Now I loved my psychology course and found it endlessly fascinating. Indeed, I don’t think I would have become a science writer if I hadn’t studied psychology, because a psychology degree definitely teaches you how to write. I had quite a few friends at university who were studying chemistry and they seemed to spend all their time in the laboratory, whereas I spent all mine writing essays. So I became steeped in conducting background research, drawing together disparate bits of information and framing coherent arguments.

Psychology, however, is the archetypal ‘soft’ science and I constantly had to refute claims that it isn’t a proper science. Most of these came from my dad, who trained as a physicist and would take me down the pub to argue almost every time I came back home. Now, my argument then, as now, is that psychology is a proper science, because it employs the classic scientific method of developing hypotheses, coming up with experiments to test those hypotheses and then refining the hypotheses based on the results. Just like physics or chemistry.

The problem it has is that, unlike physics or chemistry, the phenomena it studies are mental process and behaviour, often human, and these are necessarily subjective. You need to ask your subjects what they’re thinking and feeling, or observe their behaviour when they know they’re being watched. This can often make it difficult to design objective, scientific experiments or to interpret the results, hence psychology’s reliance (some would say over-reliance) on complex statistical analysis. But I still think it’s a proper science and has resulted in important discoveries and theories in many areas, including cognition, sensory perception, evolutionary psychology and group behaviour.

The second main criticism of psychology, which mainly relates to its more ‘social’ areas such as group behaviour and child development, is that many of its findings are ‘obvious’ and simply common-sense. This is a criticism to which I have an increasing amount of sympathy.

Now psychologists wheel out two main defences to this argument. The first is that common-sense knowledge is occasionally proved wrong by psychological experiments; the second is that, even when the common-sense knowledge is confirmed, at least it has now been proved ‘scientifically’. I accepted these defences without question when I was studying psychology, but they really don’t hold up too well to closer inspection.
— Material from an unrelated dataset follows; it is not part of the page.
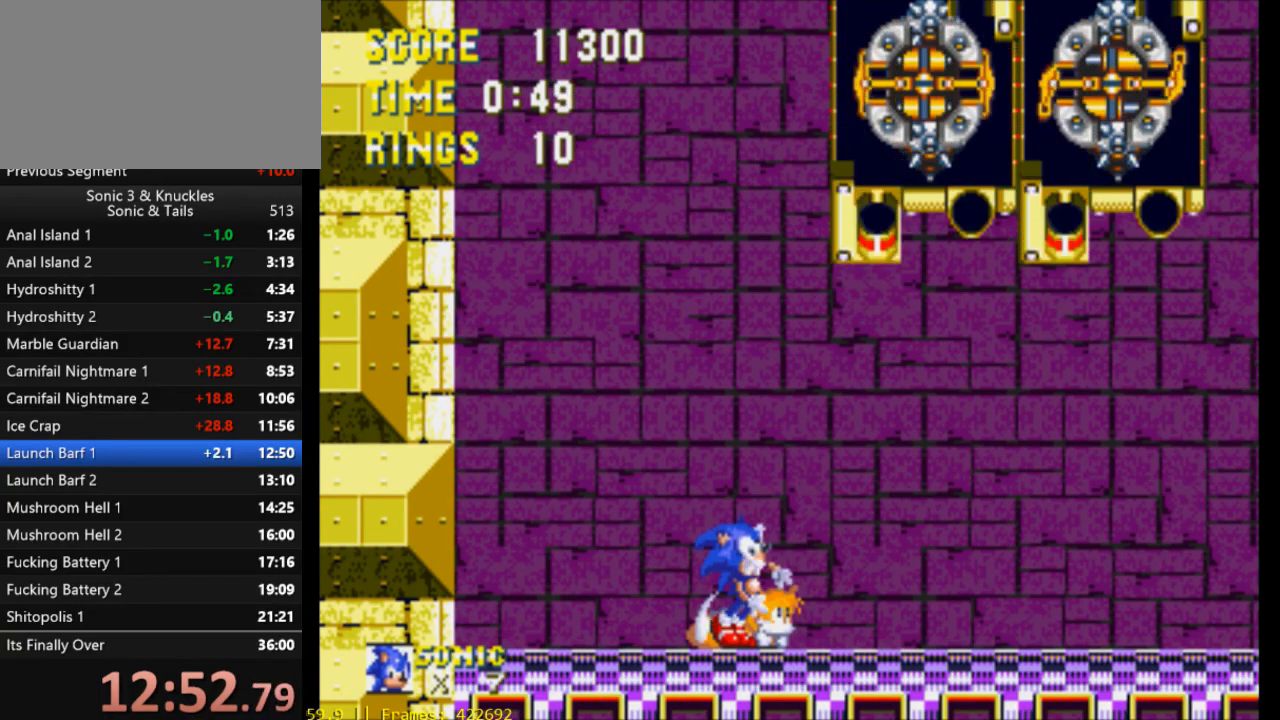
{"buttons": ["X", "DPAD_DOWN"], "events": [[450, "X", "down"]]}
For a start, my psychology lecturers always seemed to come up with the same example of common-sense knowledge being proved wrong (which unfortunately I can’t remember). But that indicates that common-sense knowledge isn’t proved wrong very often. The obvious response to the second defence is ‘So’; I mean does every little bit of common-sense knowledge we have, however mundane, need to be proved ‘scientifically’. Somehow I doubt it.
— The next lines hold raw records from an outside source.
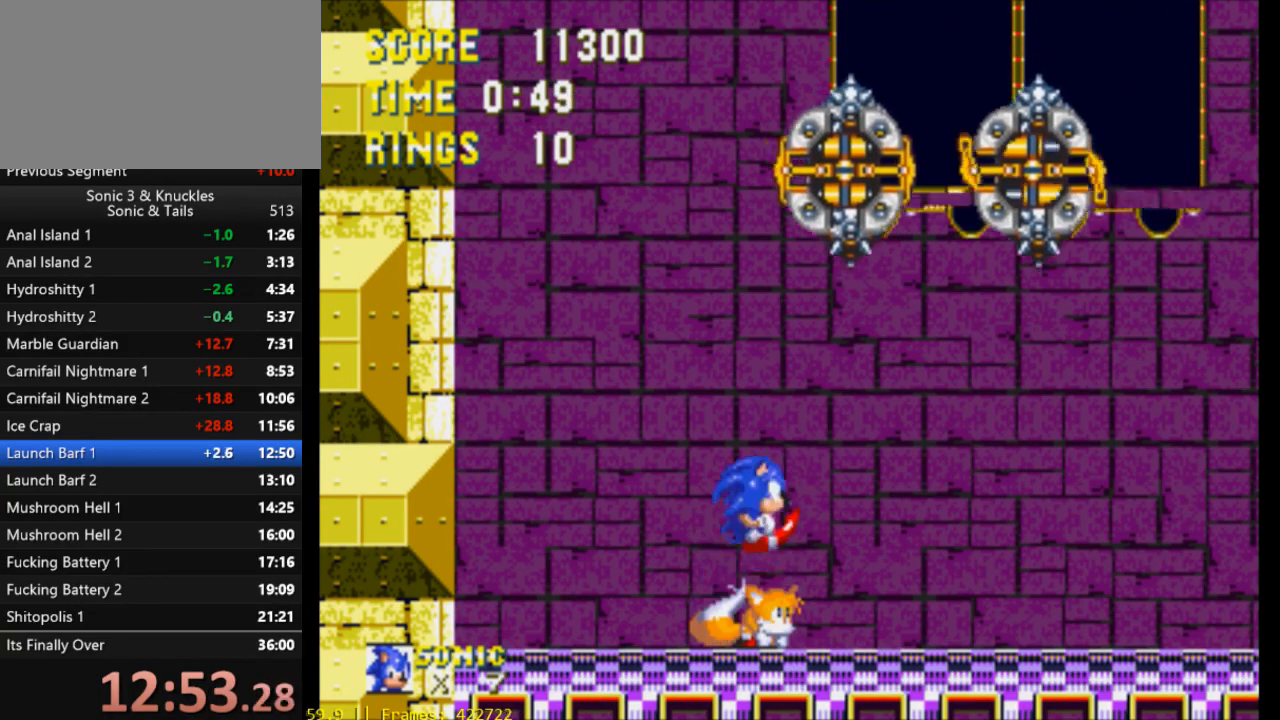
{"buttons": ["DPAD_DOWN"], "events": [[217, "X", "up"], [283, "X", "down"], [417, "X", "up"]]}
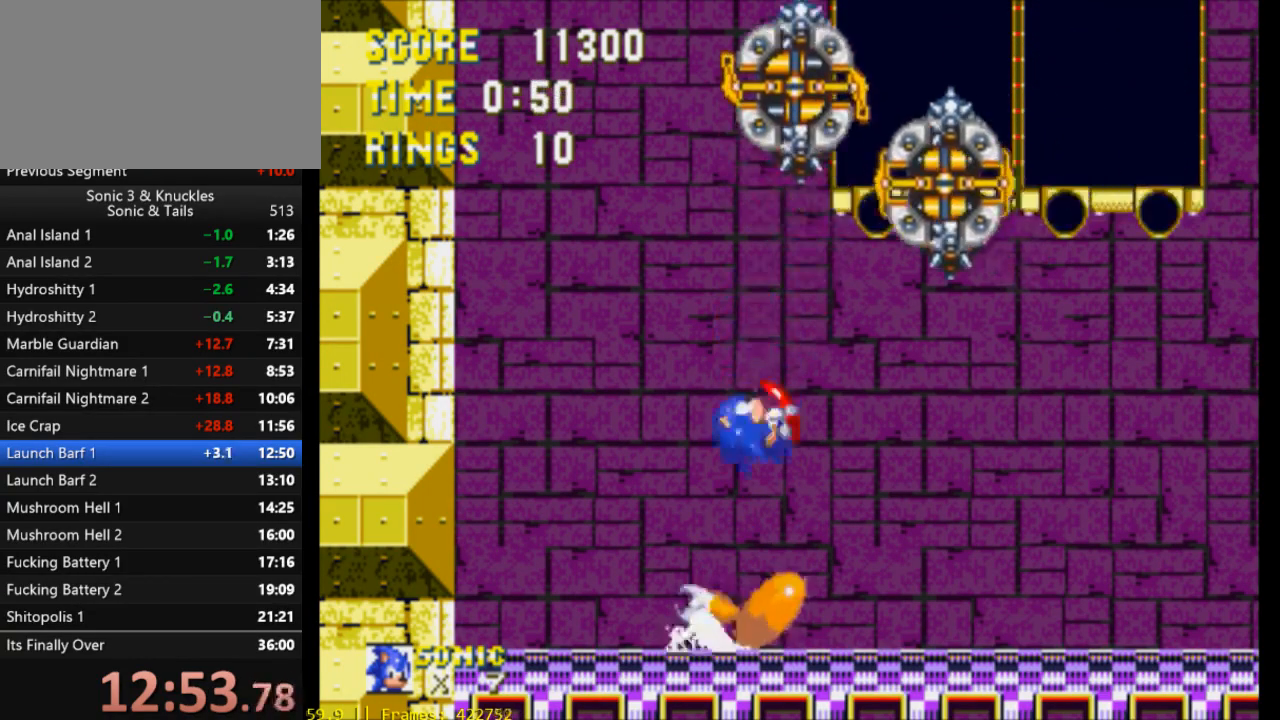
{"buttons": ["DPAD_DOWN"], "events": []}
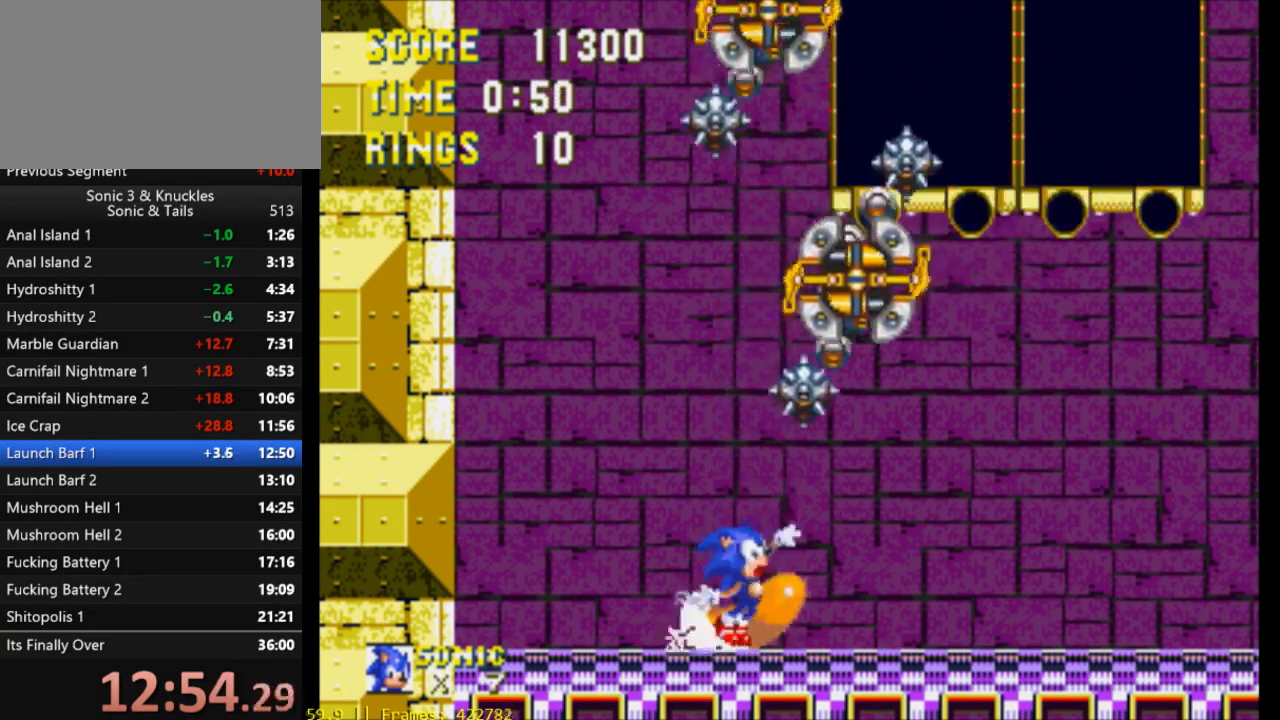
{"buttons": ["DPAD_DOWN"], "events": [[83, "X", "down"], [217, "X", "up"], [317, "X", "down"], [417, "X", "up"]]}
Now I see a fair amount of this ‘proving’ of common-sense knowledge, because often a press release is put out about it. Most recently, US psychologists discovered that young children are distracted by background television, even when it’s showing an adult programme. Anyone with a child could have told you that. When my eldest daughter (who’s five) is playing while the television's on, I often have to turn it off to gain her full attention, even if it’s the news.
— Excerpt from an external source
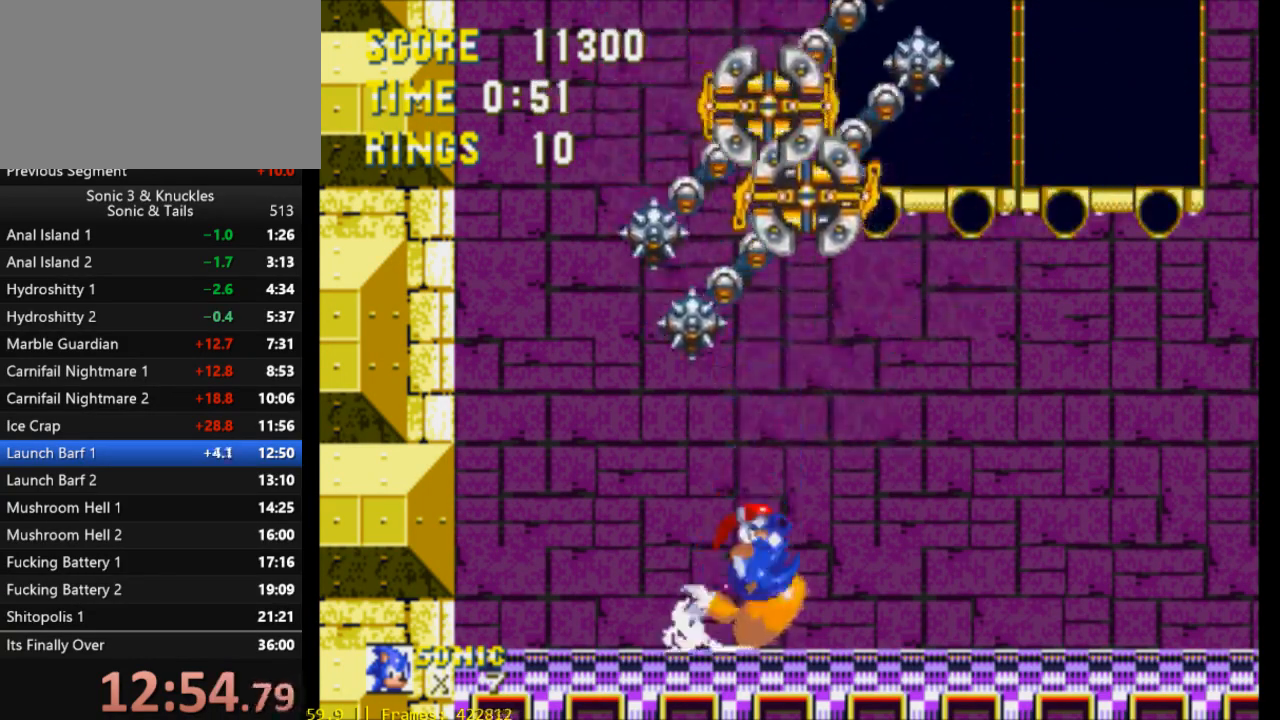
{"buttons": ["DPAD_DOWN"], "events": []}
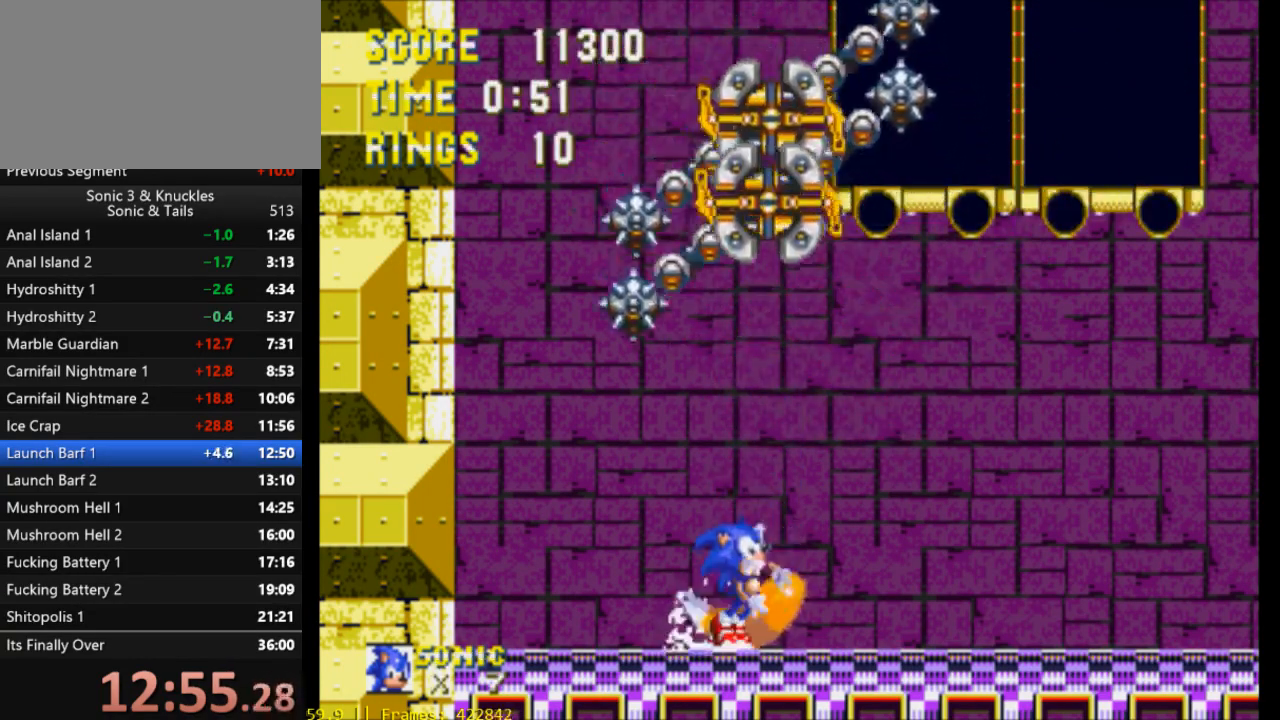
{"buttons": ["DPAD_DOWN"], "events": [[250, "X", "down"], [417, "X", "up"]]}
But instead of observing a child for five minutes, these psychologists conducted a whole study funded by the US National Science Foundation. Couldn’t that money have been spent better elsewhere, even if it was still on something to do with children’s understanding of television, which is an interesting and important topic?

The real problem with studies like this is that they leave all of psychology wide open to attack by ‘hard’ scientists, who continue to question its scientific credentials. It even brings criticism from someone whose allegiance has switched from psychology to chemistry.